Jadi, bagaimana seharusnya kita mengukur calon presiden? Daniel Dhakidae (2000) pernah menuliskan tiga alat ukur pokok yang berguna untuk menilai kualitas kinerja politisi dalam rangka mengolah dan mengeksekusi the power of speech yang dimiliki anggota DPR, tetapi poin-poin pentingnya relevan bagi politisi secara umum.
Hal pertama yang perlu dilihat adalah political sensibility (kepekaan politik). Kedua, agar kualitas ini dapat berfungsi optimal, ia harus didukung oleh sebuah kemampuan dasar yang khas, yakni technical ability (kemampuan teknis) yang dimaknai sebagai ”… pengetahuan tentang dan kesadaran akan tanggung jawab seorang anggota Dewan tentang hak dan kewajibannya.”
Ada tiga unsur penting dalam kualitas kemampuan teknis ini, yaitu pengetahuan tentang hak dan kewajiban serta kesadaran akan etos, etika, dan etiket sebagai wakil rakyat. Ketiga, kemampuan metode, yaitu kemampuan wakil rakyat menjaring informasi, menggodoknya dan kemudian memprosesnya dalam pembuatan kebijakan.
Ketiga poin di atas hanya dimungkinkan untuk dilihat dengan melihat rekam jejak calon, selain pandangannya dalam isu terkini.
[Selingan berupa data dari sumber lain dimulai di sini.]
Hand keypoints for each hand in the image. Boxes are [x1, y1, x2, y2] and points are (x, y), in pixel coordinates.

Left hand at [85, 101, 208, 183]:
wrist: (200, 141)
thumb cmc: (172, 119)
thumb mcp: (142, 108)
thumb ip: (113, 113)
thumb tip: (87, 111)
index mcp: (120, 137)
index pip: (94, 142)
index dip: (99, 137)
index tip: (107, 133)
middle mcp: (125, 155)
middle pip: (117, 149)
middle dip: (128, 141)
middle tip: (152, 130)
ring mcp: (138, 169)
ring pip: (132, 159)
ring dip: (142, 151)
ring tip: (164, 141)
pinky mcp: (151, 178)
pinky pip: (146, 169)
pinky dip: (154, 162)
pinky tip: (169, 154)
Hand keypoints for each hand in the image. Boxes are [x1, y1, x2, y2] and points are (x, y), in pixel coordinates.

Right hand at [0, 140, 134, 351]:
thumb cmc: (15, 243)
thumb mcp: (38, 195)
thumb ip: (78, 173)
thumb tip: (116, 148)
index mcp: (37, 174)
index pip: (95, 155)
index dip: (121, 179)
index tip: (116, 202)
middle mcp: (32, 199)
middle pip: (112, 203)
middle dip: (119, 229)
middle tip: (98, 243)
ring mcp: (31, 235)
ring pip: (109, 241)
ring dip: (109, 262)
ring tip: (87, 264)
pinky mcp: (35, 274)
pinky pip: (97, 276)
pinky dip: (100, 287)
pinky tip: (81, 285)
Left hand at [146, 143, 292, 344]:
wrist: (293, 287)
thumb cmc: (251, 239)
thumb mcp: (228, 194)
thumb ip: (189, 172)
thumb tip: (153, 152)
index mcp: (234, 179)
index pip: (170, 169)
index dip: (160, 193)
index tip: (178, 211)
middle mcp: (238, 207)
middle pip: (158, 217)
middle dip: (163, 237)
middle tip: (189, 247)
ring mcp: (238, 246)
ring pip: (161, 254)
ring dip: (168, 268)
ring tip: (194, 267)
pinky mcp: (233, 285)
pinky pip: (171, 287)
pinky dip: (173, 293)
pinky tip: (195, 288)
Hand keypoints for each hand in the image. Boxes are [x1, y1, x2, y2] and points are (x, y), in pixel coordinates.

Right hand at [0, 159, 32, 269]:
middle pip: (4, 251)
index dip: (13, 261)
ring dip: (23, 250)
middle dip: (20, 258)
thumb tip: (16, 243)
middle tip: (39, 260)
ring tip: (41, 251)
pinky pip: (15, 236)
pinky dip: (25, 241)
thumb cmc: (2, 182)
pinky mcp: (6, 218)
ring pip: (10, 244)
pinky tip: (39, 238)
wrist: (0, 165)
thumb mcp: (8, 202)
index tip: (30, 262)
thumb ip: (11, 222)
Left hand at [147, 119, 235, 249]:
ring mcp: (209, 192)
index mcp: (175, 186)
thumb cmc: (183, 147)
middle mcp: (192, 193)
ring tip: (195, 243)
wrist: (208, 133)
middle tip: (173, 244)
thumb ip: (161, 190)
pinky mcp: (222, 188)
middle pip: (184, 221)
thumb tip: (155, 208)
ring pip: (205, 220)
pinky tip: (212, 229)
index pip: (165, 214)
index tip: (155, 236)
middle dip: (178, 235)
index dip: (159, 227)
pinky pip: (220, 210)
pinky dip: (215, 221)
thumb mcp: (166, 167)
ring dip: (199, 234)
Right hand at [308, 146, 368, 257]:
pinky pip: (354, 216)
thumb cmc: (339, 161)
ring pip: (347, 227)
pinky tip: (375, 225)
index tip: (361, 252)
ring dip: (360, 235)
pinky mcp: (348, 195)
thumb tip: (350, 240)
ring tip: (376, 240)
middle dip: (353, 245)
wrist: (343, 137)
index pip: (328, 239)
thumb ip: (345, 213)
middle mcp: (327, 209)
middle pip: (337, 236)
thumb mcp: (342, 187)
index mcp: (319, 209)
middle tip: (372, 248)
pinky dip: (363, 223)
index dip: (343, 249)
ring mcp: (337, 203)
Rekam jejak calon tidak hanya perilaku, tetapi juga konsistensi pandangannya, berguna bagi kita untuk mengukur apakah program yang diajukannya hanya akan menjadi janji kosong atau tidak.
Sementara mendorong perubahan sistem pemilu dan reformasi partai politik untuk pemilu tahun depan, kita mesti bersiap untuk membongkar anggapan umum tentang bangsa Indonesia sebagai bangsa pelupa dan mudah terlena penampilan.
Sebelum memilih, rekam jejak dan pandangan calon tentang isu penting harus kita jadikan panduan.